A Quick Look at Buffett’s Japan Investments
Warren Buffett’s recent announcement of his participation in five Japanese trading houses took many by surprise. Berkshire was viewed as moving terribly slow during the pandemic, with little or no reaction to the opportunities seen in the stock market.
However, Berkshire did what it knows best – invest. The move out of the United States and into Japan is just another way of obtaining diversification benefits. On one hand, Buffett reduced exposure to the USD, the world’s reserve currency. On the other hand, by adding international stocks to the portfolio, known as having a low degree of correlation with the domestic stock, Buffett adds value to the portfolio.
On top of that, the prices paid for the participation give him voting rights. Finally, Buffett began buying participations in the five trading houses way before the pandemic hit the Western world. It just shows, once again, that one should not hurry when investing.
Why Exactly Did Buffett Agree to the Japanese Investments?
Besides the reasons explained earlier, Buffett opted for a value investment at a deep discount when compared with the valuations in the United States. As a matter of fact, Berkshire’s $5 billion acquisition is more than 30% cheaper than the TOPX valuation. Moreover, on a price-to-book basis, the Japanese investments were made at a discount of 79%.
Furthermore, the five participations bought offer a dividend yield three times bigger than the S&P500 companies or twice as big as the one in the TOPIX index.

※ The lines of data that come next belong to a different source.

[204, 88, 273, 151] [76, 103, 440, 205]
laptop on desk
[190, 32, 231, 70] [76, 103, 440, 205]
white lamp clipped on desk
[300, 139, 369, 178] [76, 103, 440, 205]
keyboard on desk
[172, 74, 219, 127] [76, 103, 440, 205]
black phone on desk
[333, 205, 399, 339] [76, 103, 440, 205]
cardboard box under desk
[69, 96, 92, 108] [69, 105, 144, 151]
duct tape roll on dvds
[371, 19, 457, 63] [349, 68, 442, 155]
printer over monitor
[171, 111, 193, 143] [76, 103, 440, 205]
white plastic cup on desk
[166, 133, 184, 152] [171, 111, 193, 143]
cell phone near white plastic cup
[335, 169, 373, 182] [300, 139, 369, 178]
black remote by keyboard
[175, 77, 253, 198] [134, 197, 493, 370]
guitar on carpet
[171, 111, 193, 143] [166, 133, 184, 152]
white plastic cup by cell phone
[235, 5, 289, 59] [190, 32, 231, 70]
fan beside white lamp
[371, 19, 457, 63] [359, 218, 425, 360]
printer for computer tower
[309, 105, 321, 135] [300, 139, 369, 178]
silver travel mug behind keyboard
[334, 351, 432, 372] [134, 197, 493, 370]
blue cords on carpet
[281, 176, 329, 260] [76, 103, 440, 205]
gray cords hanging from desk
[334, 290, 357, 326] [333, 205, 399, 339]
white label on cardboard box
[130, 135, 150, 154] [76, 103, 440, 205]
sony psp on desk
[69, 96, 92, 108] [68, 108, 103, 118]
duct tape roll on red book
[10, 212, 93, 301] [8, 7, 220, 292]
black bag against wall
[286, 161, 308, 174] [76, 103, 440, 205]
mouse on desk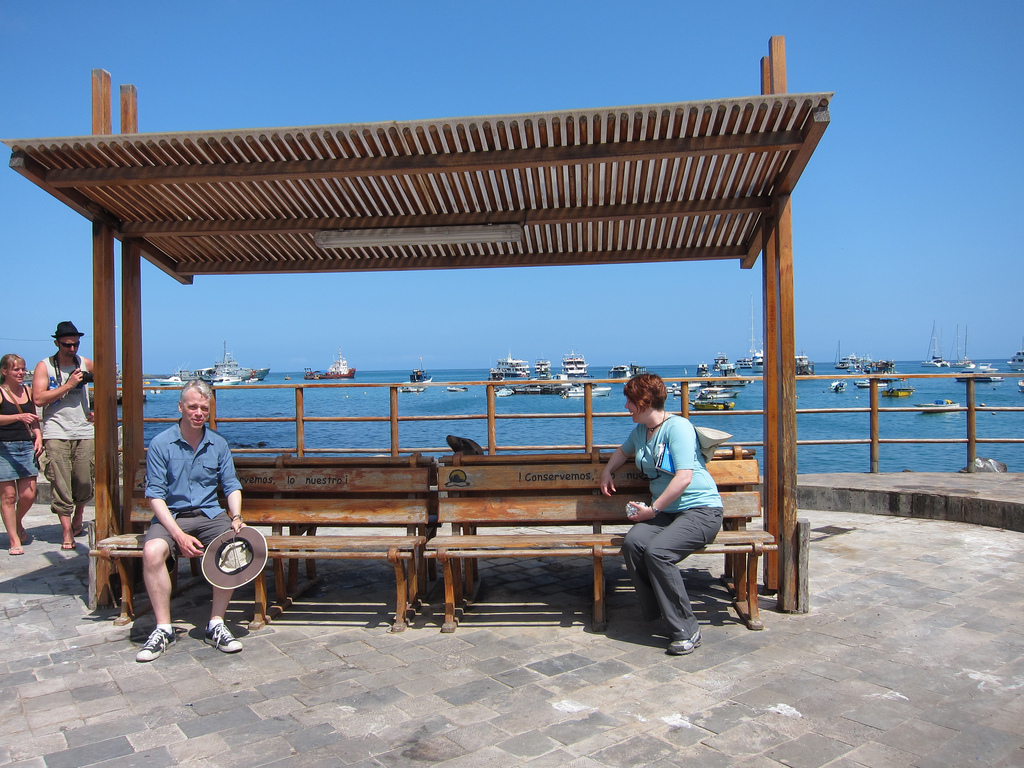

Last but not least, the five trade houses (Sumitomo, Mitsui, Mitsubishi, Marubeni, Itochu) have an average debt level of 54% and trade about eight times their EBITDA. While it looks like this is a leveraged bet, there is no corporate bankruptcy in Japan in the last two decades, and the high dividend yield justifies the value investment analysis.
Once again, Buffett did what he knows best – finding companies worth investing in, using the value investing approach. On top of that, he managed to diversify Berkshire’s portfolio at a time when the valuations in the United States are sky-high.
A close look at Berkshire’s stock price performance in 2020 reveals the fact that it lags other tech stocks. For instance, Tesla rose dramatically this year. As such, choosing to invest in Berkshire is only for the ones that share the same values as Buffett – scarcity, durability, long-term investing.